Elizabeth Emery will spend the next year working on a book and open-access digital materials highlighting achievements of East Asian art collector and dealer Florine Langweil

Posted in: Press Releases

Professor Elizabeth Emery sitting in an office

French Professor Elizabeth Emery has received a $60,000 grant from the National Endowment for the Humanities (NEH) to complete her new book, Florine Langweil and the Rise of the East Asian Art Market (1852-1945).

Emery is the only faculty member in the state of New Jersey and one of only 30 professors in the country to receive an “Award for Faculty” grant, which will be part of $33.8 million in NEH funding that will be allocated for 260 humanities projects nationwide. These academic awards will boost the research for book history, manuscript studies, Black education and more.

Five colleges and universities in New Jersey qualified for NEH humanities grants – Ramapo College of New Jersey, Montclair State University, Rutgers University, Rutgers University of Newark, and Princeton University – with Emery being the only individual faculty member in the state to receive funding in this category.

“I am honored to have been awarded this fellowship and incredibly grateful to the National Endowment for the Humanities for so generously supporting projects like this one, dedicated to bringing attention to forgotten stories that reveal the continued importance of community engagement and arts education as valuable tools for understanding and communicating with one another,” says Emery.
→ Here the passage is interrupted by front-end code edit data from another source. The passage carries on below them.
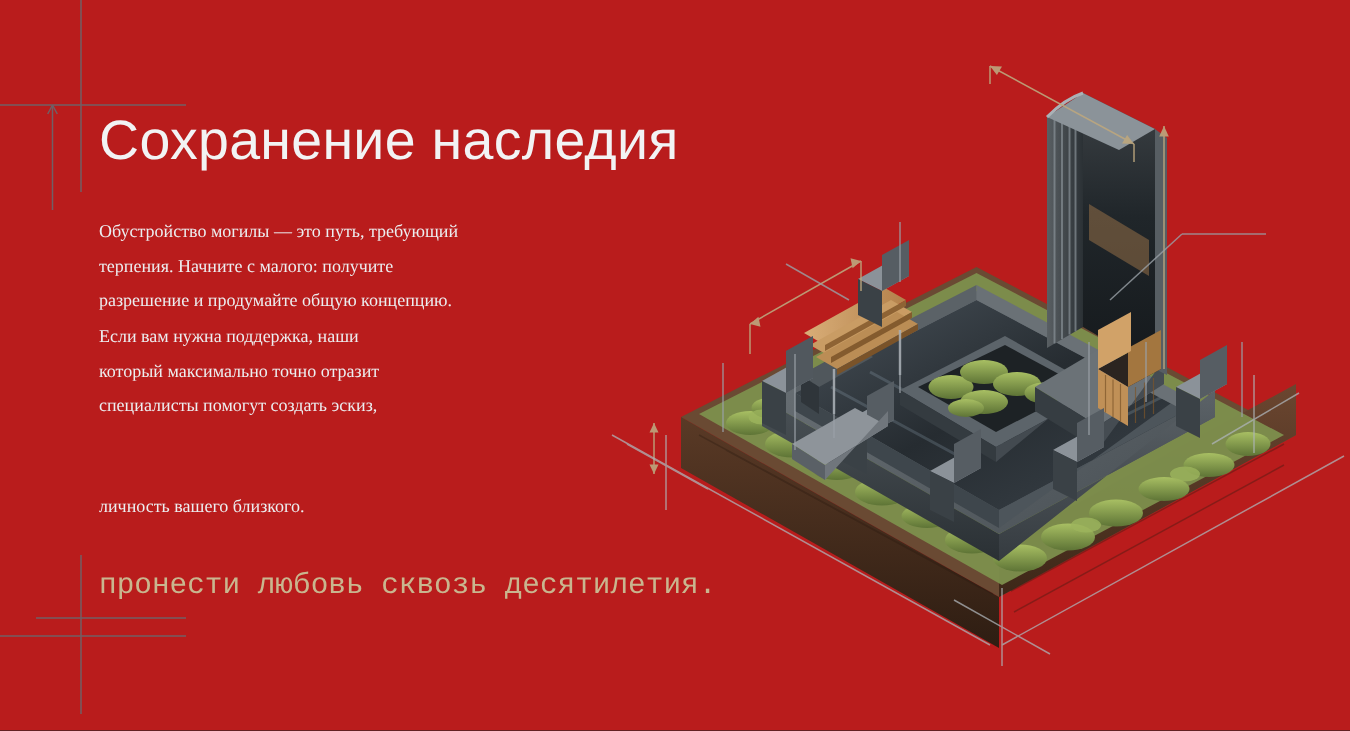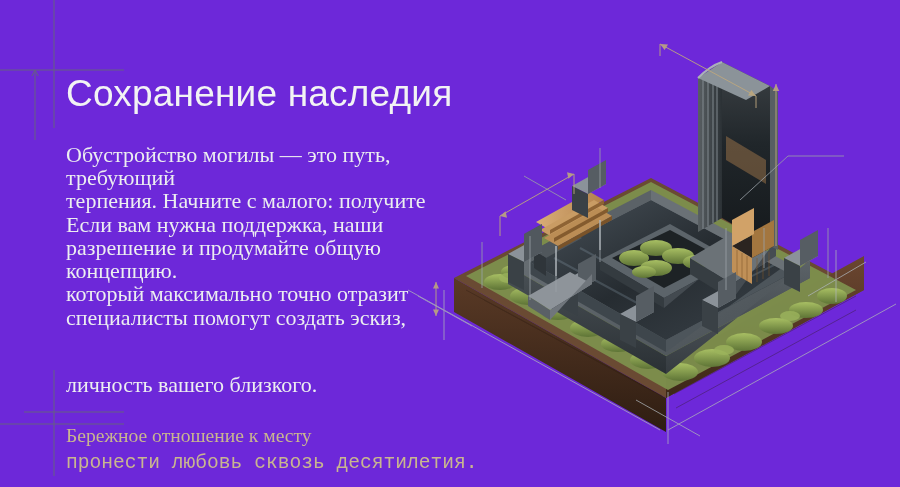--- a/index.html
+++ b/index.html
@@ -70,7 +70,7 @@
 </head>
 <body>
 
-<div class="slide" style="background: #6d28d9;">
+<div class="slide" style="background: #b91c1c;">
 
   <svg class="guides" width="900" height="487" viewBox="0 0 900 487">
     <g stroke="#646b72" stroke-width="1" fill="none" opacity="0.85">

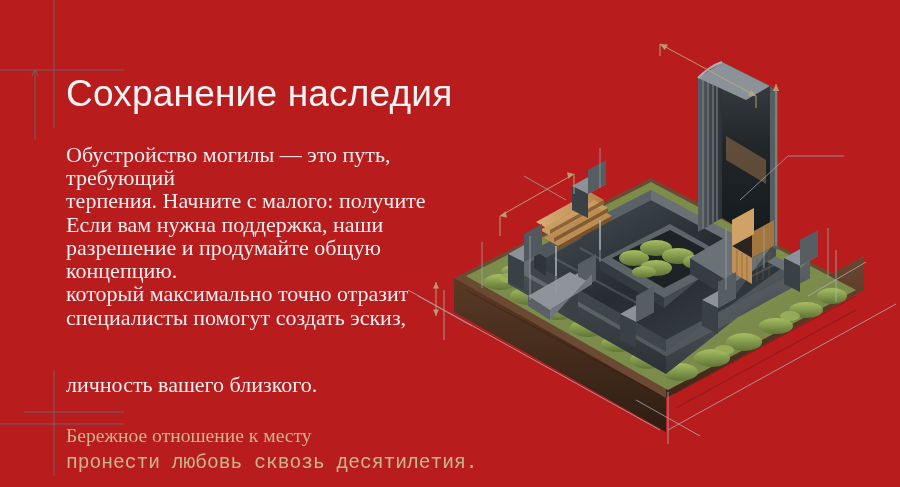--- a/index.html
+++ b/index.html
@@ -40,7 +40,7 @@
 
   .body-copy {
     font-family: "Liberation Serif", serif;
-    font-size: 22px;
+    font-size: 12px;
     line-height: 23.3px;
     color: #eceef0;
     margin: 0;

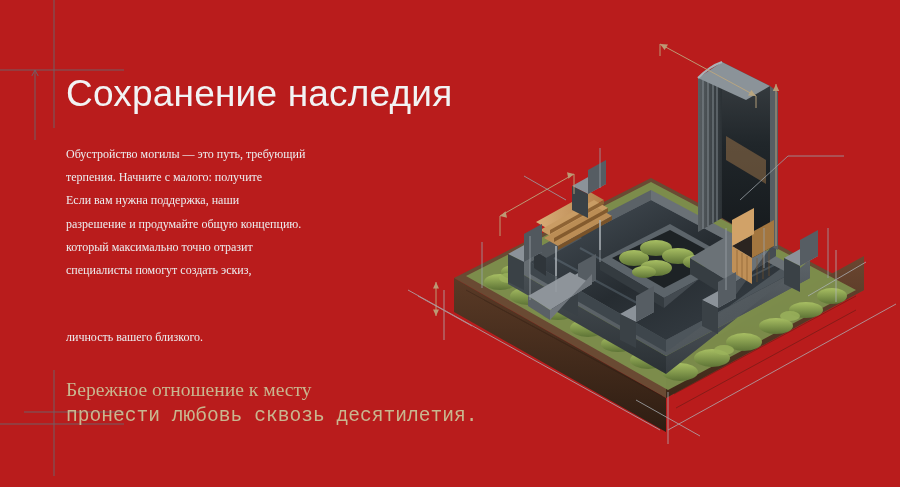--- a/index.html
+++ b/index.html
@@ -94,8 +94,8 @@
     <div class="body-copy">
       <p style="color: rgb(236, 238, 240);">Обустройство могилы — это путь, требующий</p>
       <p style="color: rgb(236, 238, 240);">терпения. Начните с малого: получите</p>
+      <p style="color: rgb(236, 238, 240);">разрешение и продумайте общую концепцию.</p>
       <p style="color: rgb(236, 238, 240);">Если вам нужна поддержка, наши</p>
-      <p style="color: rgb(236, 238, 240);">разрешение и продумайте общую концепцию.</p>
       <p style="color: rgb(236, 238, 240);">который максимально точно отразит</p>
       <p style="color: rgb(236, 238, 240);">специалисты помогут создать эскиз,</p>
       <p style="color: rgb(236, 238, 240); margin-top: 44px;">личность вашего близкого.</p>

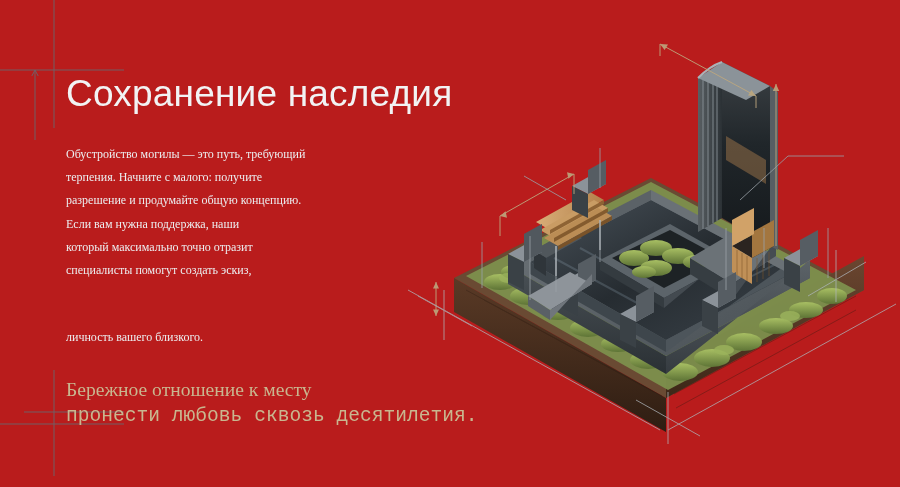--- a/index.html
+++ b/index.html
@@ -102,7 +102,6 @@
     </div>
 
     <div class="accent-copy">
-      <p style="color: rgb(201, 182, 143);">Бережное отношение к месту</p>
       <p style="color: rgb(201, 182, 143); font-family: Liberation Mono, monospace;">пронести любовь сквозь десятилетия.</p>
     </div>
 

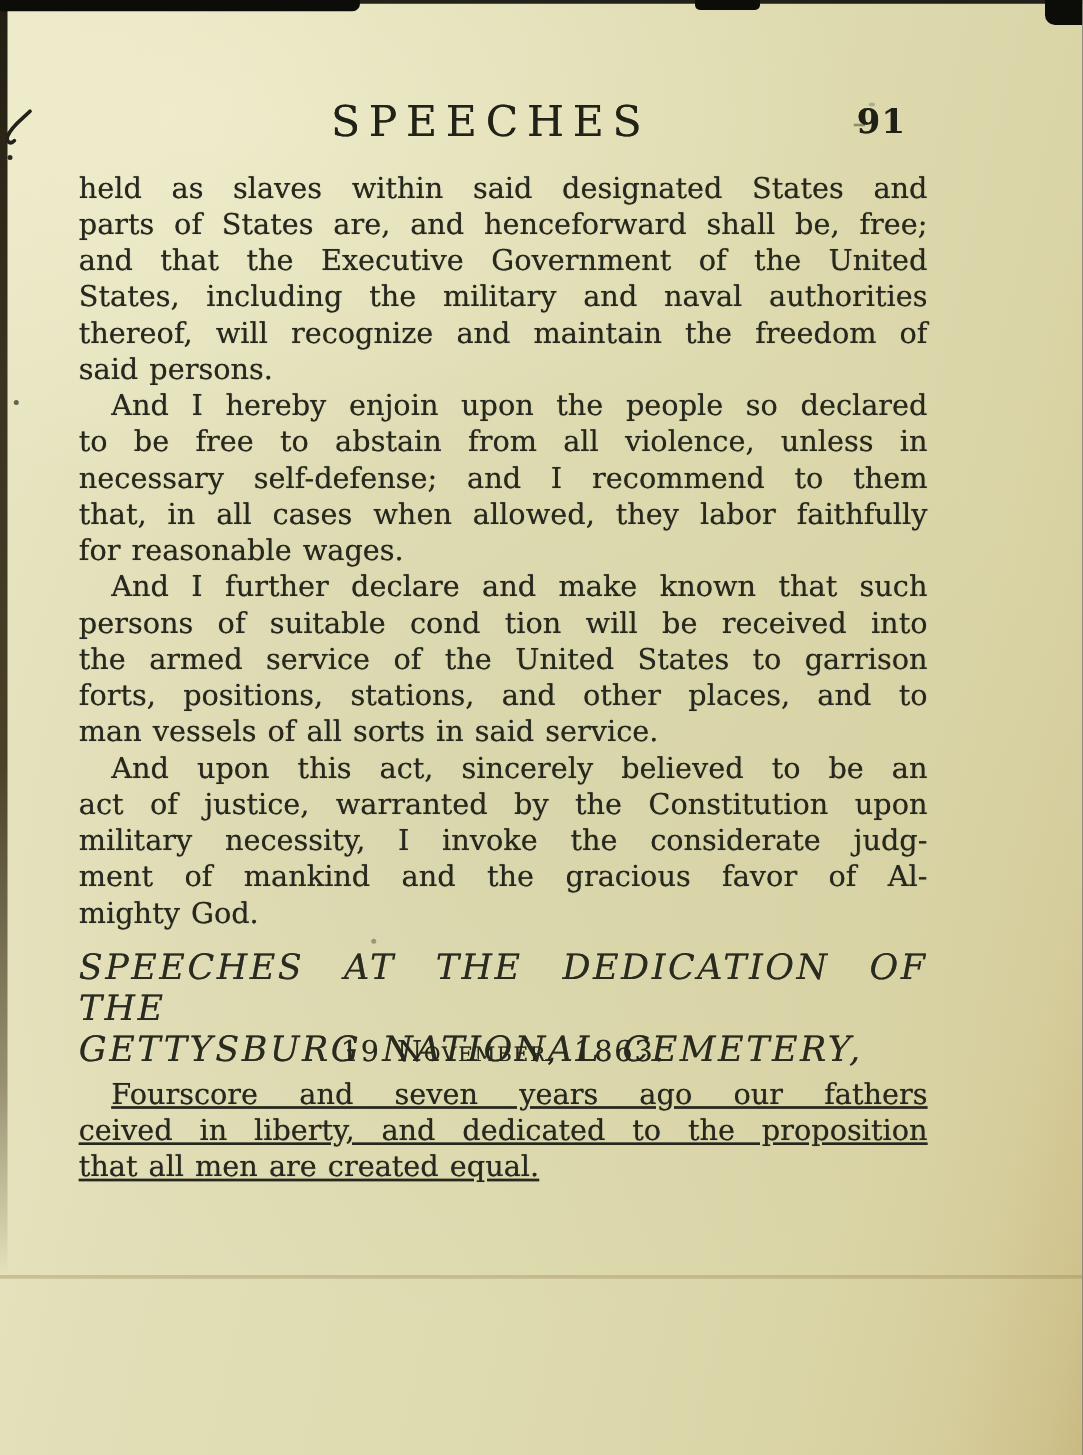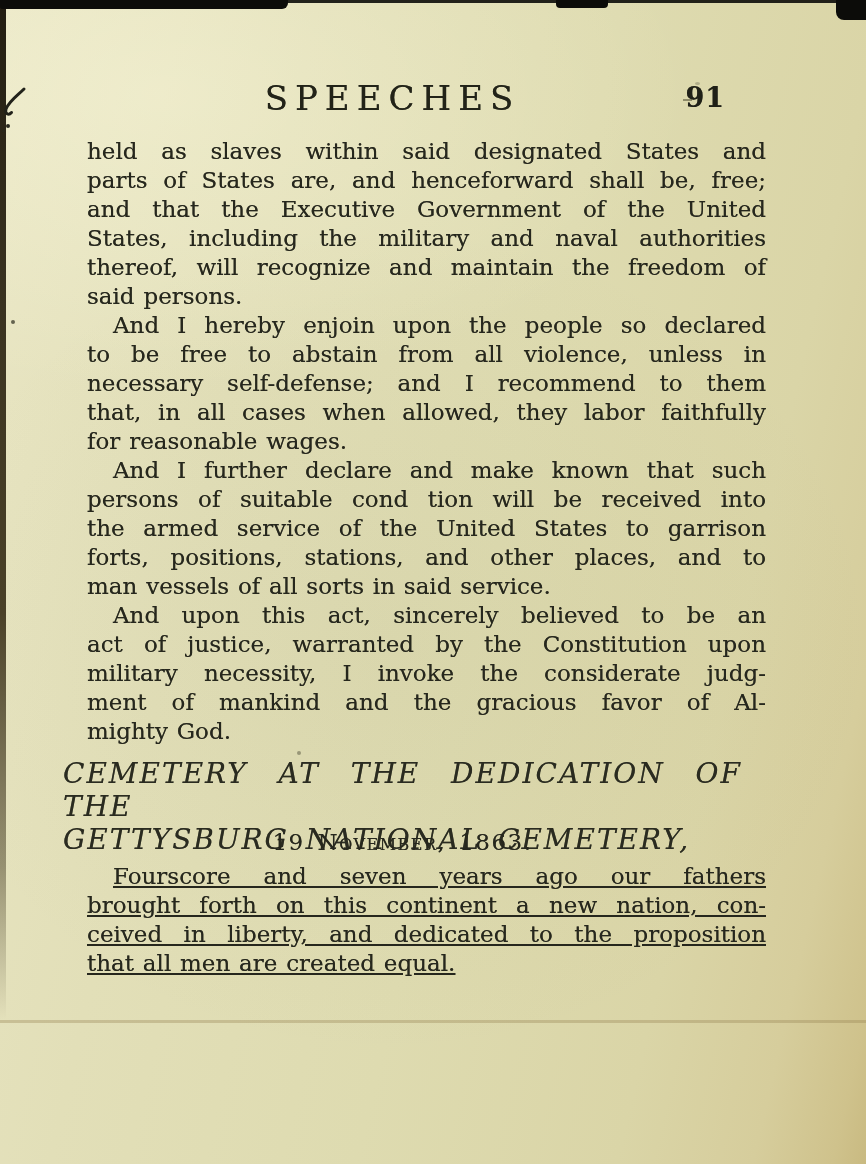--- a/index.html
+++ b/index.html
@@ -47,7 +47,7 @@
   }
   
   .textblock{position:absolute;left:63px;width:679px;font-size:23px;line-height:29px;word-spacing:1.5px;
-    text-shadow:0 0 .6px rgba(38,39,29,.65);margin-left:24px;}
+    text-shadow:0 0 .6px rgba(38,39,29,.65);}
   .block-1{top:137px;}
   .block-2{top:862px;text-decoration:underline;}
   .line{text-align:justify;text-align-last:justify;white-space:normal;}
Emery’s book, Florine Langweil and the Rise of the East Asian Art Market (1852-1945), uses Langweil’s now-forgotten story to trace the 19th- and 20th-century European and North American fascination for collecting and displaying East Asian art. It was rare for a woman to gain such prominence as a collector and art dealer at this time, yet Langweil was central in European and American networks of sales, museum collections, and educational outreach.

This project will run from August 2024 until July 2025, with an anticipated publication date in 2026.

Emery is the author of numerous books and articles related to 19th-century European and North American cultural studies and the ways in which people responded to medieval and East Asian Art. She teaches undergraduate and graduate-level French language and culture and courses within the University Honors Program. This spring she is teaching a course related to the history and reception of sports in France in the run-up to the 2024 Paris Olympic Games.

“Florine Langweil, who grew up in a marginalized working class community, never forgot her roots,” says Emery. “She dedicated her life to creating scholarships and museum collections that would help those unable to travel to understand people from different regions and cultural backgrounds through the beauty and craftsmanship of their art. We tend to forget just how many of the museums and theaters in our communities today were initiated by people just like Florine Langweil: those who wanted to share the world’s beauty with friends, families, and neighbors.”